After a few minutes, she is able to collect herself enough to make her way downstairs to wait. Once she finds an empty chair in a corner, she takes out the folder with the letter she wrote about herself and a piece of paper. She opens it and goes over the paper with her list of things she hopes to talk about in session.

“You need to calm the fuck down already. It’s not that big of a deal. You have gone to sessions so many times before, so you just need to stop all this nonsense. Just calm down. Ground yourself. See your feet are still on the floor in your shoes. Your body is still in the chair. Your hands are holding the folder and the papers. Just breathe. Not breathing does nothing to help, so come on. Just breathe.”

Then she examines her letter that contains her struggles and sufferings that she wishes she could share with her mother. She has decided that she wants to share it in session after several months of revision and contemplation.
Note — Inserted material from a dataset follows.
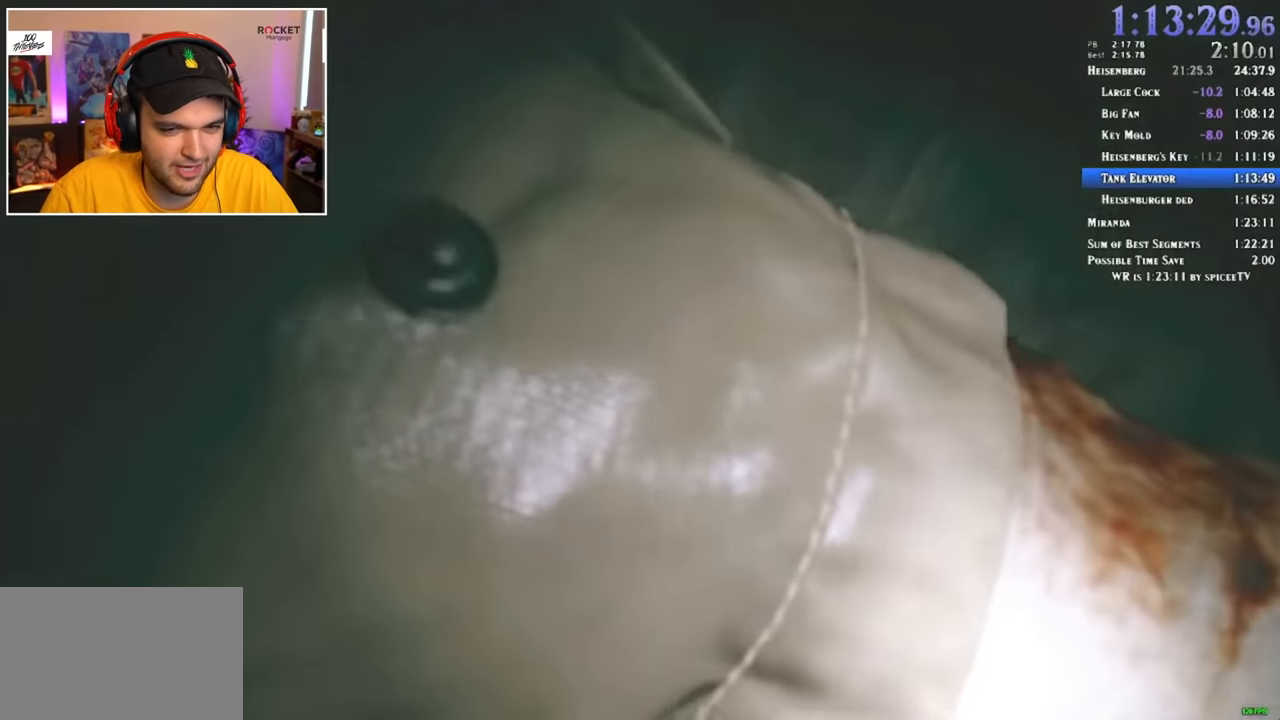
{"keys": [], "mouse": [], "events": []}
It’s 10:58 a.m., and she walks across the room to the counseling center and passes through the doors. As she walks in, she sees two other students sitting and waiting. Seeing other students in there, waiting, makes her anxious, and she tries to ignore those feelings. She walks to the front desk to check in, then back to a chair to sit and wait. While holding her folder, she notices her hands trembling, her heart racing, and her breath getting quicker. She tries to ground while she waits for a few minutes before being taken back into the counselor’s office.

It’s 11:03 a.m., and she’s sitting in the chair across from the counselor. She has her folder and phone next to her in the chair. She feels on edge and uncomfortable in the chair as the pillow behind her is in an awkward position, but she is too nervous to move it or lean back on it. The chair makes a weird squeaking sound when one moves in it, and she is too anxious and doesn’t want to hear or make that noise. As she is sitting there with her hands shaking and her anxiety rising, her counselor greets her. 

“Good morning,” he says with a smile.

She tries to respond back and manages to weakly say, “Good morning.”

She notices that he noticed the folder she brought. Her anxiety rises because she feels like she should have spoken louder and clearer.

Her mind tells her, “Wow. Good job. You can’t even say a decent hello.”  

“How are you doing today?”

“I’m okay.” She can barely speak as she is fighting with her thoughts. “Wow. Really? Again? You can’t speak properly, can you?”

“Is there anything you want to specifically talk about today?” he questions.

She thinks he is wondering about the folder she has brought in, so she opens the folder and takes out a paper with her list.

“Um, yes, there are some things that I wanted to talk about today,” she responds in a somewhat shaky voice and looks at the paper.

“Don’t do it. You can’t do it. You shouldn’t be doing this because you’re not going to be able to. You can’t do it. You don’t matter enough to bring this up. If you can barely even say hello,you most definitely can’t talk about this stuff.”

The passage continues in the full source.